* [Document passage]
====

The CFPB made this determination by interpreting the term “credit card” under Regulation Z to include a digital user account that a consumer can use through a website, mobile app, browser extension, or integration with a merchant platform to access BNPL loans from time to time to make purchases. According to the CFPB, digital user accounts provided by BNPL providers fit within the definition of “credit card” because they are “credit devices” issued “as part of a business model designed for repeated use” to access credit for purchases.

Regulation Z sets forth a multi-part definition of “creditor” that includes “for purposes of subpart B, any card issuer that extends either open-end credit or credit that is not subject to a finance charge and is not payable by written agreement in more than four installments.” (12 C.F.R. § 1026.2(a)(17)(iii).) Because BNPL providers issue “credit cards” (per the CFPB), a BNPL provider falls within this definition of “creditor” and therefore must follow Subpart B of Regulation Z. Subpart B of Regulation Z includes account opening disclosures, periodic statement requirements, a change in terms notice requirement, billing dispute rights, limitations on liability for unauthorized transactions, and other requirements. In a footnote, the CFPB also shared that Section 1026.60 regarding credit card solicitations and applications in Subpart G of Regulation Z may apply to BNPL providers. The CFPB took the position that other parts of Subpart G (e.g., ability-to-repay requirement, penalty fee limits) do not apply to BNPL providers.

====

* [Record excerpts]
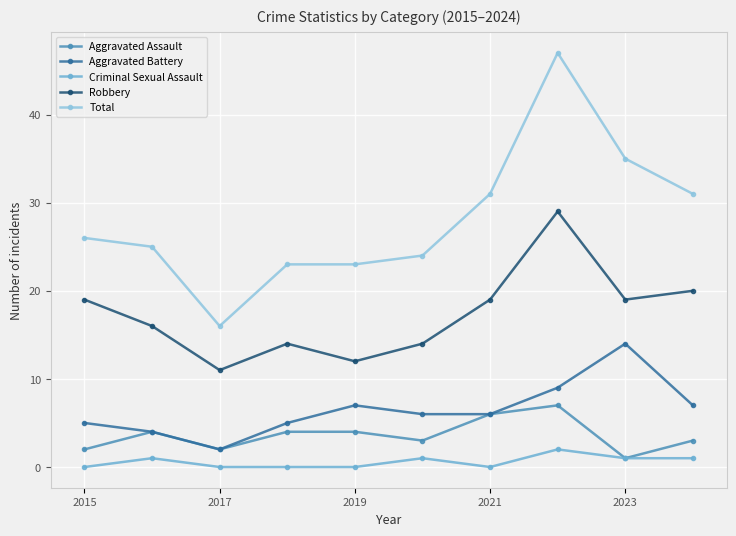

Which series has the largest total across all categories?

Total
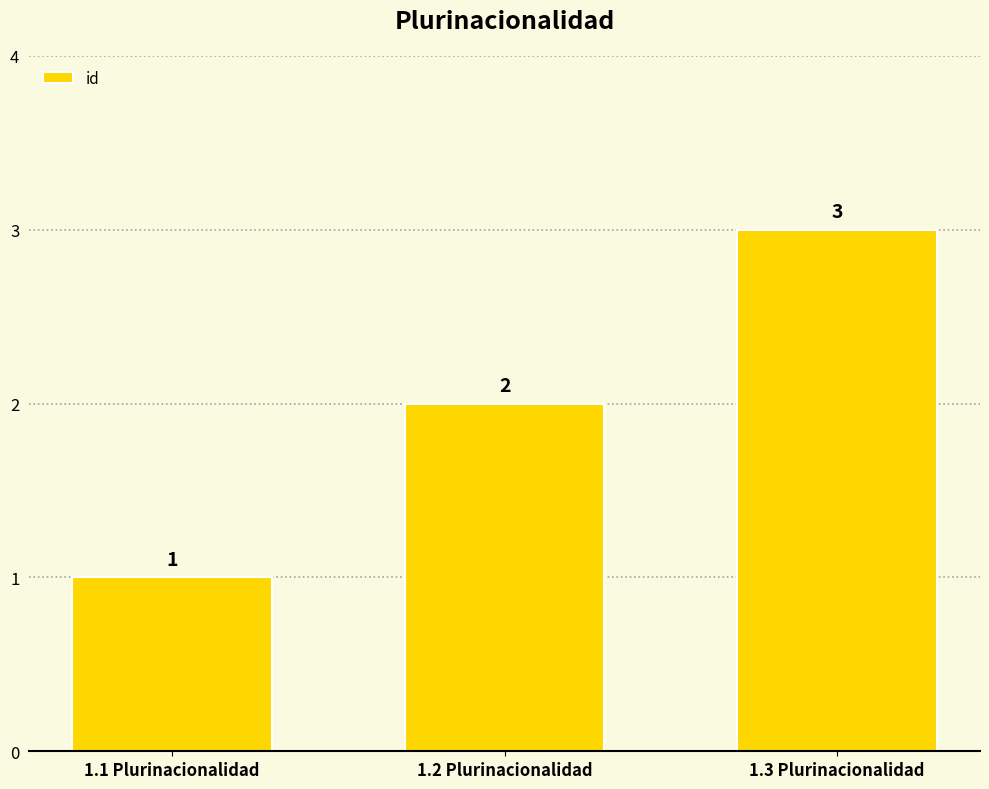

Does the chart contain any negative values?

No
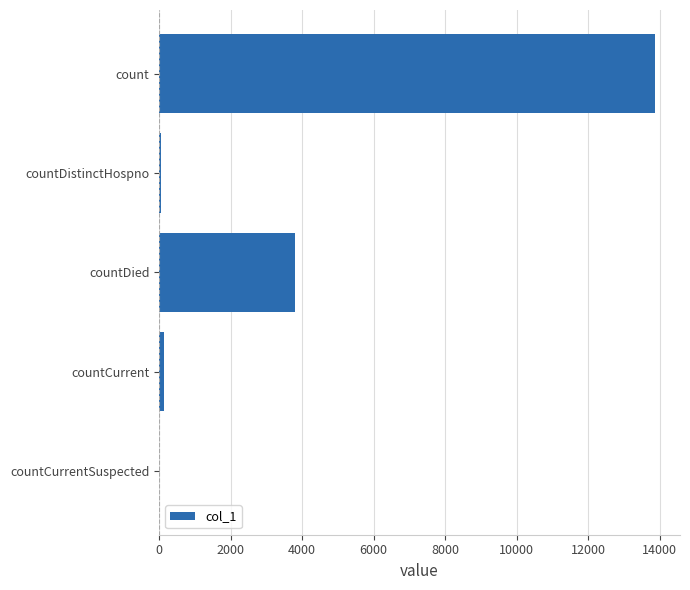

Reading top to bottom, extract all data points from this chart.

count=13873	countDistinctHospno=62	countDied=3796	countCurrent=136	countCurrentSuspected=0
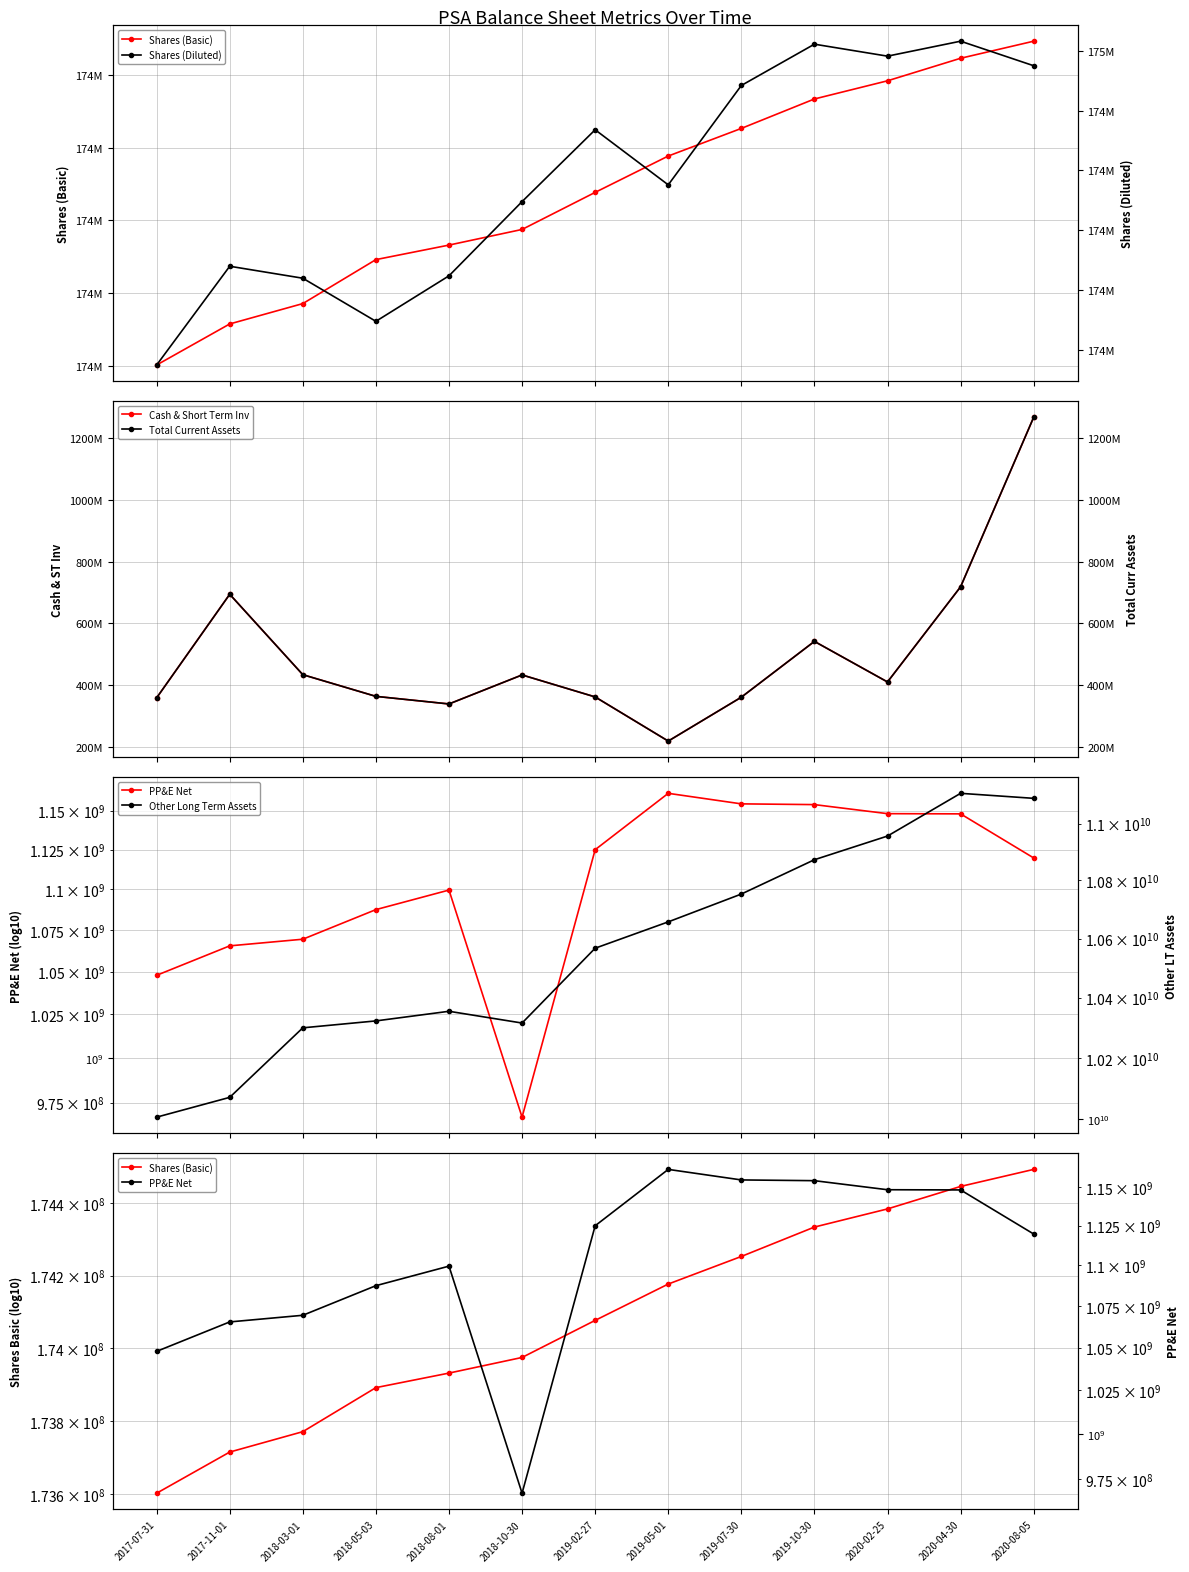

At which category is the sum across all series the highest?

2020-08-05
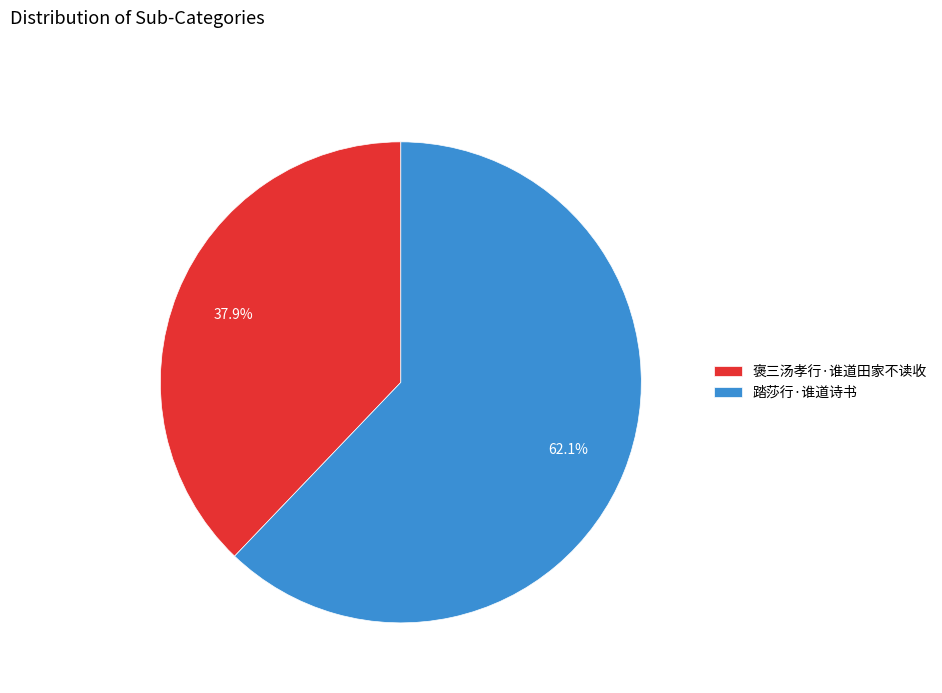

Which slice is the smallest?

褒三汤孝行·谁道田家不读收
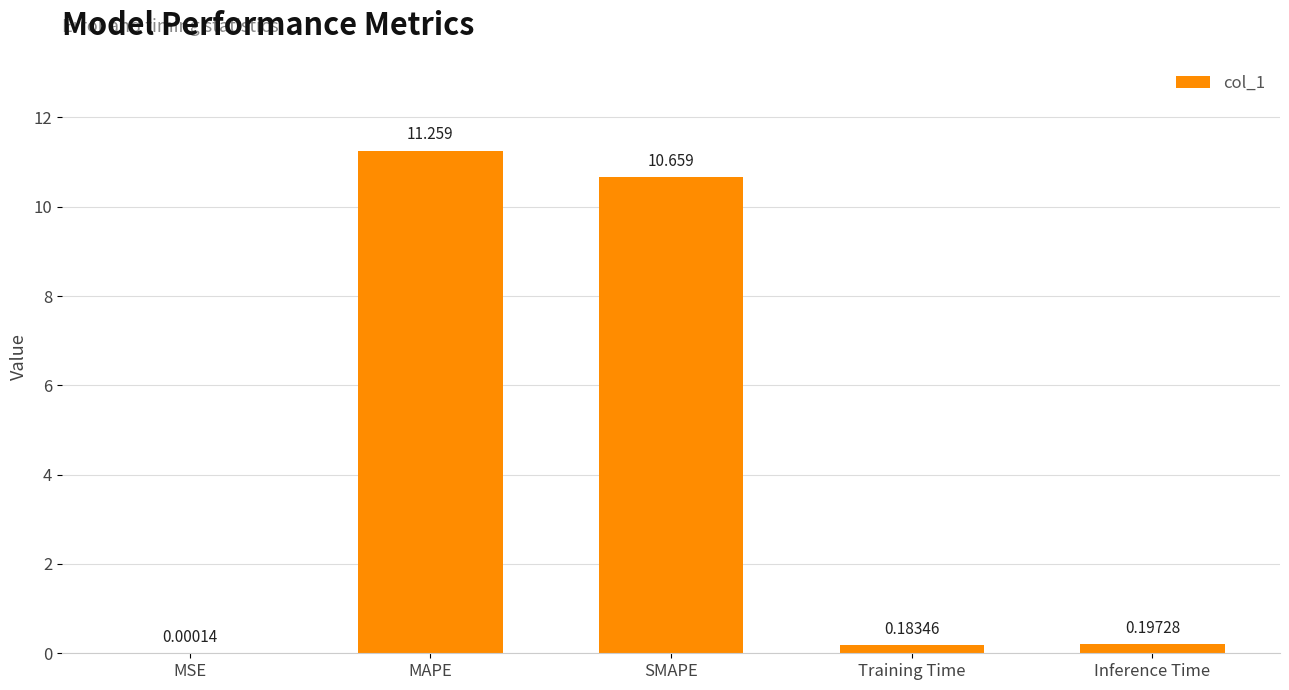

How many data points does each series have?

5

====

* [Your tasks]
(a) Write out the BNPL passage word for word, from "The CFPB made" up to and including "credit for purchases.".
(b) Answer these questions using the BNPL passage:
(i) Through which four means can a consumer use a digital user account to access BNPL loans?
(ii) Which section of Regulation Z does a footnote say may apply to BNPL providers, and what does that section concern?
(iii) What two examples are given of parts of Subpart G that the CFPB says do not apply to BNPL providers?

* [Outputs in order]
(a)
The CFPB made this determination by interpreting the term “credit card” under Regulation Z to include a digital user account that a consumer can use through a website, mobile app, browser extension, or integration with a merchant platform to access BNPL loans from time to time to make purchases. According to the CFPB, digital user accounts provided by BNPL providers fit within the definition of “credit card” because they are “credit devices” issued “as part of a business model designed for repeated use” to access credit for purchases.

(b)
(i) A website, a mobile app, a browser extension, or integration with a merchant platform.
(ii) Section 1026.60 in Subpart G, which concerns credit card solicitations and applications.
(iii) The ability-to-repay requirement and penalty fee limits.